According to activists and seasoned observers, the backlash against ISIS by more than one rebel faction across multiple provinces overwhelmed the group that claims tens of thousands of fighters among its ranks and just weeks ago appeared the most predominant military force in northern Syria with powerful influence over the majority of population centers.

Rebels besieged at least 100 ISIS fighters at a police station used as a base by the group in the key Salheen neighborhood of Aleppo, and elsewhere in the province ISIS surrendered bases and withdrew from towns and villages, the Syrian Observatory for Human Rights said.

"ISIS cannot withstand the losses they are taking and the numbers now held as prisoner of war,"Aloush said, claiming his organization, the Islamic Front, far outnumbered ISIS. The Islamic Front boasts an estimated 40,000 fighters, making it probably the single largest rebel command, according to Aron Lund, editor of the Carnegie Endowment's Syria in Crisis website.

In Raqqah, the first provincial capital under rebel control, full-scale fighting resulted in losses for ISIS at dawn Tuesday.
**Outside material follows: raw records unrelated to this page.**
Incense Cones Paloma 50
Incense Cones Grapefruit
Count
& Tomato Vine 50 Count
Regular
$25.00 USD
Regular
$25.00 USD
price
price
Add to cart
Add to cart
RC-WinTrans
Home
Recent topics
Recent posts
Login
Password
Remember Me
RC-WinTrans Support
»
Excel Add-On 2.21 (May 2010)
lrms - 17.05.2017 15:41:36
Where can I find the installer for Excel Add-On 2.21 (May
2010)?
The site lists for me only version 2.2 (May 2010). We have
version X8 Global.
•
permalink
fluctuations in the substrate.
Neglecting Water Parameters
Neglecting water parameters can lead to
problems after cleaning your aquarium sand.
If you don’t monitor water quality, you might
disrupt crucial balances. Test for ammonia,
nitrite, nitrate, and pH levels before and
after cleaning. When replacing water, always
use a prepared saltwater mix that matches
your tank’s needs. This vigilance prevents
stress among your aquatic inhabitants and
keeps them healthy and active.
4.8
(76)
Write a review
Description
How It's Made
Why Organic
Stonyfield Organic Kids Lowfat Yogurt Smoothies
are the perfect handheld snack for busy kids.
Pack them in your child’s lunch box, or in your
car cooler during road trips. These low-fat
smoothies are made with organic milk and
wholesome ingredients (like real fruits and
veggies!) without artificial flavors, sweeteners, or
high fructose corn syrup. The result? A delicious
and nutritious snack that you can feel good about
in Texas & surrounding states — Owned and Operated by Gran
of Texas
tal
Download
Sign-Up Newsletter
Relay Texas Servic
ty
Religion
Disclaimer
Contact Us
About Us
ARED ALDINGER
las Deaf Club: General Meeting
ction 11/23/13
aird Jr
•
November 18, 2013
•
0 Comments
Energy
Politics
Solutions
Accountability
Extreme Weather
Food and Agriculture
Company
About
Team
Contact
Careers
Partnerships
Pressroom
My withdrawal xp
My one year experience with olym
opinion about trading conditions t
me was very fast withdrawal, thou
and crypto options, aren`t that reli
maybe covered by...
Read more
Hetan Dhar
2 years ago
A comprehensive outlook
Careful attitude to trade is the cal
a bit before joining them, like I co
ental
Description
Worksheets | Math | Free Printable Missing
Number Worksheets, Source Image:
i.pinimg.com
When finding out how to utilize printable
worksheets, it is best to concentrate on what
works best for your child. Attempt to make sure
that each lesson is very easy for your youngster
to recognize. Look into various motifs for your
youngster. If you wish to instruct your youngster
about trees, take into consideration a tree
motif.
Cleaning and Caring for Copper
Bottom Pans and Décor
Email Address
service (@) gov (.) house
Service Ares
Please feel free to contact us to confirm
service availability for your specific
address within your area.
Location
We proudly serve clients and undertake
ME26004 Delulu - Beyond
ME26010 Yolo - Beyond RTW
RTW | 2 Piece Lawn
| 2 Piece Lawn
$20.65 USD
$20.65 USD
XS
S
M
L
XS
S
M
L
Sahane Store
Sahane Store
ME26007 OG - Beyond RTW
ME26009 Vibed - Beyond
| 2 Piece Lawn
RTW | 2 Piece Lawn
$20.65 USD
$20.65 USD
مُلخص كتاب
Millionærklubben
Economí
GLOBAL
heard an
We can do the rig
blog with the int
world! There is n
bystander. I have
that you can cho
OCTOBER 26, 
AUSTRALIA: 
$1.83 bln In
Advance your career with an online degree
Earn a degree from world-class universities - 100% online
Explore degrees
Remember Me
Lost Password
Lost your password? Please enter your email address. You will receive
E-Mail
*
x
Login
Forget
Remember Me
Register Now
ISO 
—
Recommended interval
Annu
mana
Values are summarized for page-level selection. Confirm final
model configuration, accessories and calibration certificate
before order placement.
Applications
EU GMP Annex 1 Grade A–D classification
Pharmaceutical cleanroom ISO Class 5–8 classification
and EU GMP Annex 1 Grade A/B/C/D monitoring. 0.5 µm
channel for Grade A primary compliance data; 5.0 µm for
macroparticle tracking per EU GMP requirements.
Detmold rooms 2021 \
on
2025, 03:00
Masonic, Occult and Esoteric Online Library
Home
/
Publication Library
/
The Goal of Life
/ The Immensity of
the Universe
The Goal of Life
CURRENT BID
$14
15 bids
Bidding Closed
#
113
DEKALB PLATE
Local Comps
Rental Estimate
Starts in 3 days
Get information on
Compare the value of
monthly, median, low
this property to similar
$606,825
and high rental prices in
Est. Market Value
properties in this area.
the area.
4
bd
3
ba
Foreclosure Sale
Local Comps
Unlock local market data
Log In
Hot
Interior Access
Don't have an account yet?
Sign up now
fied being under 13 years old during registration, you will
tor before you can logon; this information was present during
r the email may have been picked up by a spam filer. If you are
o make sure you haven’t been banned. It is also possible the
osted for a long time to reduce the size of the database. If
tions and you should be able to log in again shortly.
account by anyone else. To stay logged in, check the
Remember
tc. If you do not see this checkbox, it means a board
Just a day earlier insurgents freed at least 50 people held in an ISIS detention facility, and further to the west in the Zawiya Mountain region, rebels executed at least 34 foreigner jihadists from the group.

The infighting fueling a war-within-a-war further complicates matters for international observers such as the Office of the High Commissioner for Human Rights (OHCHR) which announced Tuesday it could no longer update the death toll for the more-than-three-year civil conflict.

"We have, of course, depended on the full and transparent cooperation and sound working methods of the various groups collecting the data on the ground. Over time there are fewer and fewer such groups still active, which brought us to a point where we felt that we are not able to produce a new detailed report," Nenad Vasic a spokesman for the OHCHR said, adding the count had stopped in early December.